# Prompt 1:
From the records, extract verbatim every line from the one containing "locality: The U.S." through the one containing "state / province: Coquimbo (IV)", including both of those lines.

# Quoted passage:
** BEGIN **

A list of (hopefully) useful tips and tricks we’ve found while rummaging around in the Guild Wars 2 beta. We’ve only been playing for a short while so far, and not played before, so it’ll be an equally short list of basic tips to start off with, but we’ll add to it as and when we stumble upon tidbits that may be QI to others. Do feel free to add your own tips in the comments and we’ll pop them in the main list with an appropriate attribution.
- Whether you like it or not – remember it’s still a Beta (you can sing this to the tune of Remember You’re A Womble if it’ll help you at moments of high stress.)
- Those of you with ATI/AMD graphics cards may find that upon entering the game world you’re faced with a UI and an otherwise black screen. Press Esc, go into the graphics options and disable Depth of Field, which fixed this in my instance. Apparently the game is optimised for NVidia cards only at the moment, so expect slightly more frinky graphical glitches during the beta if you’re part of The Way It’s Also Possible To Be Played set.
- The music on the login page is indeed on the loud side – although if any game music were going to have to be loud, I’d take the Guild Wars soundtrack any day. There is a cog icon in the top left corner of the login screen which will open the options page and allow you to reduce the audio levels.
- When you’re on the character selection screen look to the top left and you’ll see a Contacts icon next to the Options icon. You can check which of your friends is online before you login, and then choose which of your characters to play based on who’s on what and where.
- Helmets and shoulder-pads can be turned off in the Hero sheet (Press H) by right-clicking the appropriate piece of armour. Useful if those Mesmer masks freak you out as much as they do me.
- Speaking of outfits: the small icons at the top centre of the Hero sheet above your character model allow you to select your town outfit which, for my norn warrior at least, was a rather fetching pirate get-up that matched her bandana rather nicely.
- Autoloot can be enabled through the options menu (Press Esc) General Options -> Interactions. It does, however, still show you the icons of what you looted in the bottom right of the screen, and you can mouse-over each one for a description of the item. After a short period of time these icons fade out. Don’t panic! Autoloot does not steal the armour from other PCs: they all look that naked with their armour on.
- Speak to any scouts you see (they have a spyglass icon above their head), they will often give you information about the area, and point out new events and locations on your map. They are not recruiting for X-Factor or Next Top Model, though.
- You may need to bind Dodge to a key – it was unbound for me, although I may have used the default key for something else. Either way, make sure it’s bound, and use it whenever you can, it will help to keep you alive as much as ‘6’ (the heal key) will.

** END **

# Prompt 2:
According to the Guild Wars 2 beta tips, which graphics option should players with ATI/AMD cards disable if they see only the UI and a black screen?

# Data in this exercise:

** BEGIN **

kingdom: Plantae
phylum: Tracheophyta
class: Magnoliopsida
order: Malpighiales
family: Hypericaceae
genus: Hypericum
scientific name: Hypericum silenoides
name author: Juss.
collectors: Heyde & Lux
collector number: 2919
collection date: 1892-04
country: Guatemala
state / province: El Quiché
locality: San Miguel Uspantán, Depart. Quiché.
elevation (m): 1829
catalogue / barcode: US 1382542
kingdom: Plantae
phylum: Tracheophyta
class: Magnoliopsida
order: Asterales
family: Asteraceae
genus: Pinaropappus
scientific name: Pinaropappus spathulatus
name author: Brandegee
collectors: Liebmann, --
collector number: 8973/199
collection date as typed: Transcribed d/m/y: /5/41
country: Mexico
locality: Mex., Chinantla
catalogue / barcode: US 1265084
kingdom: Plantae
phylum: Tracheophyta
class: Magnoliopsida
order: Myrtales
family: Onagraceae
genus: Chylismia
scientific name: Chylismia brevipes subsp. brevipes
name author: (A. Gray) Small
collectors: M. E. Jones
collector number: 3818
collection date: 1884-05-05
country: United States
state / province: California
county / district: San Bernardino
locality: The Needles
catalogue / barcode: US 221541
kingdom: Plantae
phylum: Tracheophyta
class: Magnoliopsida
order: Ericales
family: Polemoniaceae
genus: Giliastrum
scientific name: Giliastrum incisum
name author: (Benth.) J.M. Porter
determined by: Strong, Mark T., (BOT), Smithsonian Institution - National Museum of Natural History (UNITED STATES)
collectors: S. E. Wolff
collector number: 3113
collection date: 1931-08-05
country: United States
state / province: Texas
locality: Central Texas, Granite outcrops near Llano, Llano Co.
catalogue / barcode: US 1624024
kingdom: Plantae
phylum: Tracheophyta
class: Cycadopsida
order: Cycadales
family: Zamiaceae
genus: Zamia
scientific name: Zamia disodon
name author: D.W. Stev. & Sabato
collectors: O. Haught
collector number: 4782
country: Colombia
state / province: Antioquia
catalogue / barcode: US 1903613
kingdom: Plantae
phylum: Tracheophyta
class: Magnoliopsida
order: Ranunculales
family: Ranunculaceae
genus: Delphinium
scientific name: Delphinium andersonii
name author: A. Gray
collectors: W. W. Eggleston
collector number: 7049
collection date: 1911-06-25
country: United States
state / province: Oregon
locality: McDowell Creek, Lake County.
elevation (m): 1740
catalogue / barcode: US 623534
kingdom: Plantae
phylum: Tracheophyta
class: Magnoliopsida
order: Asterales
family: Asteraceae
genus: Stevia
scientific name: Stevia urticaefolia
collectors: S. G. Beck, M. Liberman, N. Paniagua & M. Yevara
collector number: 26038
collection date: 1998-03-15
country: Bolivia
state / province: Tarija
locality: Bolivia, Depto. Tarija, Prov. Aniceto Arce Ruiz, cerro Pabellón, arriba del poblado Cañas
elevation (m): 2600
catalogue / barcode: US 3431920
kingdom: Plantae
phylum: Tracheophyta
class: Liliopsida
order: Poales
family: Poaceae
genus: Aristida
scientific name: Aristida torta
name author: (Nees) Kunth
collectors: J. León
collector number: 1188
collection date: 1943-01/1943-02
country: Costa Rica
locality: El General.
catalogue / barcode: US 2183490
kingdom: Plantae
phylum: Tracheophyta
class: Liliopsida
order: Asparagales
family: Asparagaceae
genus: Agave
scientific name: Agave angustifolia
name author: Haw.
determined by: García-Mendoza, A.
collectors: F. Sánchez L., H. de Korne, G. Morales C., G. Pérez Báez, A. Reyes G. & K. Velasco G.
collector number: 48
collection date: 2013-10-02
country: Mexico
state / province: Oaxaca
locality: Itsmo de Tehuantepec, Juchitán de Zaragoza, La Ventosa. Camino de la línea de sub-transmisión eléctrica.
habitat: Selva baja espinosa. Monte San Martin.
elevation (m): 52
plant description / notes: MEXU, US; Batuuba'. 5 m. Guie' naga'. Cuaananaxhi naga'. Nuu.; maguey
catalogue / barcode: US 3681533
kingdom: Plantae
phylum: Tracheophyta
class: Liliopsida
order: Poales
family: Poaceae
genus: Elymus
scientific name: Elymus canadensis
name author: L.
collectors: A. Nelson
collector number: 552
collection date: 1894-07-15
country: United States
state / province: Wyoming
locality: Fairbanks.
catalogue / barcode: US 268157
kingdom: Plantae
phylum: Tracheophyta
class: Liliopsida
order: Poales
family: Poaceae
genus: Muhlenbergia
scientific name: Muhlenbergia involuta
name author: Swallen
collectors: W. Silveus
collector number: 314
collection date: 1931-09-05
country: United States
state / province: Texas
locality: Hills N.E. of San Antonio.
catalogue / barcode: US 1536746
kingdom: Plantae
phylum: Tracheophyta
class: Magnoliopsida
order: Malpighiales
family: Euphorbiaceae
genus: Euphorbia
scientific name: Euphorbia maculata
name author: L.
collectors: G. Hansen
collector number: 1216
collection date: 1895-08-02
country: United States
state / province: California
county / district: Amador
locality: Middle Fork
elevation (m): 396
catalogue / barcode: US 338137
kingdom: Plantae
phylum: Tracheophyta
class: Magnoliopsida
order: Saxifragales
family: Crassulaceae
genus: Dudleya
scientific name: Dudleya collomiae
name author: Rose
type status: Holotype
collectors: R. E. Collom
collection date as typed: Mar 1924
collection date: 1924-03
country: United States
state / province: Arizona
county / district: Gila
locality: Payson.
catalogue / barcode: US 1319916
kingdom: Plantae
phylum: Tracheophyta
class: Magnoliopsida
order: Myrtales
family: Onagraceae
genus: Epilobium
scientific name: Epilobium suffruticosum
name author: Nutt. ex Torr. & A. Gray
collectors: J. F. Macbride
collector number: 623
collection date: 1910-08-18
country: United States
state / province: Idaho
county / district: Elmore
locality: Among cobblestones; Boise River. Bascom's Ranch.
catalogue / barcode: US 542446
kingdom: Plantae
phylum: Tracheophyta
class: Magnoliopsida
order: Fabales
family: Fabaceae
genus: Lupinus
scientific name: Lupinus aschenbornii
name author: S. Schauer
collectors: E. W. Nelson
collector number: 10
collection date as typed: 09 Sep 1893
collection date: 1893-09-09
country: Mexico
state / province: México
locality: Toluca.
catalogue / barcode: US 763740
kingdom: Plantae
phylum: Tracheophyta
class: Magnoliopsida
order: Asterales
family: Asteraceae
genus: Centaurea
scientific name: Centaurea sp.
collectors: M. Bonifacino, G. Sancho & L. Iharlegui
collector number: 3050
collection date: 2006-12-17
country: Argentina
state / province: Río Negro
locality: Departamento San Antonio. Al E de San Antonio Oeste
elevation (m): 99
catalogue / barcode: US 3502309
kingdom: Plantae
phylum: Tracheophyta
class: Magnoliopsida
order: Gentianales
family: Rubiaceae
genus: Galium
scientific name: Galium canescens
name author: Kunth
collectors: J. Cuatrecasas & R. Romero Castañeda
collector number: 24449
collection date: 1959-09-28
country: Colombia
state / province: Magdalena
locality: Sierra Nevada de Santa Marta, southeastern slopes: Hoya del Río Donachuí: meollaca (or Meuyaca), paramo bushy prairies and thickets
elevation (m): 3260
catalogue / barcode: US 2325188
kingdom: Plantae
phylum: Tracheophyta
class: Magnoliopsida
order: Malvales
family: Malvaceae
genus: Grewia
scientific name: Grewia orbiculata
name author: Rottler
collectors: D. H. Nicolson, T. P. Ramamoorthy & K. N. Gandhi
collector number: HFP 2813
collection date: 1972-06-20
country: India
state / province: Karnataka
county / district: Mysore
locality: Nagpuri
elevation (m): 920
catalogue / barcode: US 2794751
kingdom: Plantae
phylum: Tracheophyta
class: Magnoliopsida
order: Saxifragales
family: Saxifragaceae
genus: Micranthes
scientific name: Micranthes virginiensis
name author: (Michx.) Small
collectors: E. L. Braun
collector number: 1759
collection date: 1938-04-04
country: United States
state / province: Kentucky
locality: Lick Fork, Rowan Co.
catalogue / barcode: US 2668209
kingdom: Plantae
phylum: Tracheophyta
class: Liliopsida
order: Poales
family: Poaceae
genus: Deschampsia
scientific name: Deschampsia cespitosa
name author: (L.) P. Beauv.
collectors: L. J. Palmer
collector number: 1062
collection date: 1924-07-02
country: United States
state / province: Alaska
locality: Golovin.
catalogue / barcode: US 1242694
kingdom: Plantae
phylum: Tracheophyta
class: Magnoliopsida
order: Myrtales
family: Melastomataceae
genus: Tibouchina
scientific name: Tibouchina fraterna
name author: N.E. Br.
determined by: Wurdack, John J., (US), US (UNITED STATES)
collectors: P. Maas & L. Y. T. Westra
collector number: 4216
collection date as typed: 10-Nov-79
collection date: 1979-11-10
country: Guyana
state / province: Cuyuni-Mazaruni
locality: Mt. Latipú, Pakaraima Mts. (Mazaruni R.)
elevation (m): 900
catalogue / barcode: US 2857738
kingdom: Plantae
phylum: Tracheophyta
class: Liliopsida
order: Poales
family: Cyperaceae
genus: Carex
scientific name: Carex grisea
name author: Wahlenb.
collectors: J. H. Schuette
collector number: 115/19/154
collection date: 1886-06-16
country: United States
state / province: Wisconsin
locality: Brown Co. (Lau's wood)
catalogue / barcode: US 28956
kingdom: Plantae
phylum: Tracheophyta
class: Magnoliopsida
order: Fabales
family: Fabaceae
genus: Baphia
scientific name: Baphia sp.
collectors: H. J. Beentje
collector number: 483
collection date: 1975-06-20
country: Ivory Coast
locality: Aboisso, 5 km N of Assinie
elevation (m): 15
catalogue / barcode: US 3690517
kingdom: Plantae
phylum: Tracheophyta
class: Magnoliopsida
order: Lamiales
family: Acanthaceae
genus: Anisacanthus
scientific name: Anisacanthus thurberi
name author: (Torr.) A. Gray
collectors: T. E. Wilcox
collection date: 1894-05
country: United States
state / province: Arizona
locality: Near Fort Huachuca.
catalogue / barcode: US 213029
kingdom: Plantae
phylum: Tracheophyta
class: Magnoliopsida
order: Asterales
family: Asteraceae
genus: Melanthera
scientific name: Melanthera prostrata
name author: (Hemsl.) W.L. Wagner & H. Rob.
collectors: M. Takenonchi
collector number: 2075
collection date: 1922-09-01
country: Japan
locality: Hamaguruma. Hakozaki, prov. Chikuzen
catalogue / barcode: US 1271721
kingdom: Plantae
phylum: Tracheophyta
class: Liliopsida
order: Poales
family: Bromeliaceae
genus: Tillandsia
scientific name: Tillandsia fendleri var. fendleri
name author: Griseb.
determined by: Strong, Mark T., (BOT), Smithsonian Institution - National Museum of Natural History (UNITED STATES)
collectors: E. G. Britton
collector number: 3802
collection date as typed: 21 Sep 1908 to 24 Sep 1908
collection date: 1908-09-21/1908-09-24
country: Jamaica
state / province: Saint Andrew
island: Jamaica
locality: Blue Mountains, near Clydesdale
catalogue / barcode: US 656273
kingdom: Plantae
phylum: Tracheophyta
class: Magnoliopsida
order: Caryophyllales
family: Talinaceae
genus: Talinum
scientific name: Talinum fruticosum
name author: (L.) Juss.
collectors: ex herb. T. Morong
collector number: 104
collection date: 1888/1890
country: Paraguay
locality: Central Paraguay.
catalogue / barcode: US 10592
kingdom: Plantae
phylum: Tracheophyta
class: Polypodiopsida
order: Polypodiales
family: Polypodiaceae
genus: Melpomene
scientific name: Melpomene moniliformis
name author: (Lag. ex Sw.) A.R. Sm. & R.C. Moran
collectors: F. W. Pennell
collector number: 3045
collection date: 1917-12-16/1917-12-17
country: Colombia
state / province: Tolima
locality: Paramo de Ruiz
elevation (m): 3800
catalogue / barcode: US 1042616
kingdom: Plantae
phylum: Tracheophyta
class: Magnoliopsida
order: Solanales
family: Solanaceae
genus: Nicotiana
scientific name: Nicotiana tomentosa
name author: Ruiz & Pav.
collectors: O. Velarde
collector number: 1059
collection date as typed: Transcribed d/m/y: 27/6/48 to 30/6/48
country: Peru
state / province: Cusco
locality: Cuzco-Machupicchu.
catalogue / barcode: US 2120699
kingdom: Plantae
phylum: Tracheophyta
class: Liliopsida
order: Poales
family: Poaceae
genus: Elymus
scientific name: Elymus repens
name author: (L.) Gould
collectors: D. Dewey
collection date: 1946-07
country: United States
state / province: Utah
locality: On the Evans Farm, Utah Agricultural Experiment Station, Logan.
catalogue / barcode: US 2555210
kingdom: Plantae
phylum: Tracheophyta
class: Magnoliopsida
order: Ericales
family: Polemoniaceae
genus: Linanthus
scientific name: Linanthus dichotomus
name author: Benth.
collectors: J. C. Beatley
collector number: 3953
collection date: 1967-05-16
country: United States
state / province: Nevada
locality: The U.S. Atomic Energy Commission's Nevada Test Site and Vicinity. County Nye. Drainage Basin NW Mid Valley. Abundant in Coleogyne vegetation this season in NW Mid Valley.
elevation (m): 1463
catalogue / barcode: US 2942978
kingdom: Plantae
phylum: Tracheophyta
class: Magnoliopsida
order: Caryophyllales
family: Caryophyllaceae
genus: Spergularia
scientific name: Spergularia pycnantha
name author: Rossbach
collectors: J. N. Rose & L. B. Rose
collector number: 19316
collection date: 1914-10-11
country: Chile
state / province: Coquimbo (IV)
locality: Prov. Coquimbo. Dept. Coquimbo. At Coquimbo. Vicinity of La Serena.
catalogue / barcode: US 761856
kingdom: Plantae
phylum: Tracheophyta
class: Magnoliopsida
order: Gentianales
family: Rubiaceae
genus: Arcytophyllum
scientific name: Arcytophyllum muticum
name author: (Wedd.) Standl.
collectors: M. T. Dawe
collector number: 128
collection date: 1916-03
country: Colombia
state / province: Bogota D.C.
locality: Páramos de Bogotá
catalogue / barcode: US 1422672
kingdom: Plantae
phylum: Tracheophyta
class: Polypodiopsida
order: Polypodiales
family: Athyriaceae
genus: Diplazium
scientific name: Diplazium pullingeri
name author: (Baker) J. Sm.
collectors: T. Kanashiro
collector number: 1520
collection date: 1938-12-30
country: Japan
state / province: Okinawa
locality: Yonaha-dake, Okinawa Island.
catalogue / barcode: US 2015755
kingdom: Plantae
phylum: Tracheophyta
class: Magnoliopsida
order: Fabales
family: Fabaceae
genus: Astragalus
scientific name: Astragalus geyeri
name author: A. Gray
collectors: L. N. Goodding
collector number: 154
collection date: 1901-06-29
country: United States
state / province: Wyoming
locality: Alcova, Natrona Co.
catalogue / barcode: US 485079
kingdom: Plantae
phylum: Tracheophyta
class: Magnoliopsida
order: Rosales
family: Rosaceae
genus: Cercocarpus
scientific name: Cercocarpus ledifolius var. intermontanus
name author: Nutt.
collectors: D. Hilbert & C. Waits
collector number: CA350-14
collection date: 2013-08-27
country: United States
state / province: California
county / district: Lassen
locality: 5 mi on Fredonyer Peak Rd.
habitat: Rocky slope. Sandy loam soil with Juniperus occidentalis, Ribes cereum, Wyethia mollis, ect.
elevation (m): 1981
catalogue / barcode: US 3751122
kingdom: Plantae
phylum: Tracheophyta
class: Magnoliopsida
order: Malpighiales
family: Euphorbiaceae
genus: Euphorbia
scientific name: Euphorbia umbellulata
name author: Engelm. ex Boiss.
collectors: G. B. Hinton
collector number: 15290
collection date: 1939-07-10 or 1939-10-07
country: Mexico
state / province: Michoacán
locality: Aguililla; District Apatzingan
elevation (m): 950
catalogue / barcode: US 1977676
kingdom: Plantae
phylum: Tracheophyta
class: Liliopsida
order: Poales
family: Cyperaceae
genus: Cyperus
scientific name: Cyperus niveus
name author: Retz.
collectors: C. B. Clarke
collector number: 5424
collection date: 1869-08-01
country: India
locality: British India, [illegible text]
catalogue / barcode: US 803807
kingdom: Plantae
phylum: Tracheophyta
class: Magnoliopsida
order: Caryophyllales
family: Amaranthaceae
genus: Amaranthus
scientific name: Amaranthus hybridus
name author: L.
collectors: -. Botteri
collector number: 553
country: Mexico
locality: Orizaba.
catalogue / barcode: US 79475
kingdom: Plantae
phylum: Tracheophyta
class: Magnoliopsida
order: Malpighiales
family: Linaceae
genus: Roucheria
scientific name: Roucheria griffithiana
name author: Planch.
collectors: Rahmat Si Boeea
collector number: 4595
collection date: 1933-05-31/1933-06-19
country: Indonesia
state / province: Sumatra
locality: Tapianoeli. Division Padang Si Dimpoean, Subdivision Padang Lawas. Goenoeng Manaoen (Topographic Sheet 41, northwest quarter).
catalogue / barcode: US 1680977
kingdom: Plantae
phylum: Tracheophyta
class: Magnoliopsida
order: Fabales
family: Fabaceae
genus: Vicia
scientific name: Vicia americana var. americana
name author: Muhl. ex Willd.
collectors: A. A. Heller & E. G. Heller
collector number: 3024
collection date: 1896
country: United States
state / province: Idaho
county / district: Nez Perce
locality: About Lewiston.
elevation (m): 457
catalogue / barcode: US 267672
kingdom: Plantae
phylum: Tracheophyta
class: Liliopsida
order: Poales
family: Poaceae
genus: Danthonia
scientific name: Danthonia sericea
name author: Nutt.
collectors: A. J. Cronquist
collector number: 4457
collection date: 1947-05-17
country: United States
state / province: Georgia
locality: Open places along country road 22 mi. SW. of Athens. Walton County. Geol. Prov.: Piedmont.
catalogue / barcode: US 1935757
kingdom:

** END **

# Final result 1:
locality: The U.S. Atomic Energy Commission's Nevada Test Site and Vicinity. County Nye. Drainage Basin NW Mid Valley. Abundant in Coleogyne vegetation this season in NW Mid Valley.
elevation (m): 1463
catalogue / barcode: US 2942978
kingdom: Plantae
phylum: Tracheophyta
class: Magnoliopsida
order: Caryophyllales
family: Caryophyllaceae
genus: Spergularia
scientific name: Spergularia pycnantha
name author: Rossbach
collectors: J. N. Rose & L. B. Rose
collector number: 19316
collection date: 1914-10-11
country: Chile
state / province: Coquimbo (IV)

# Final result 2:
Depth of Field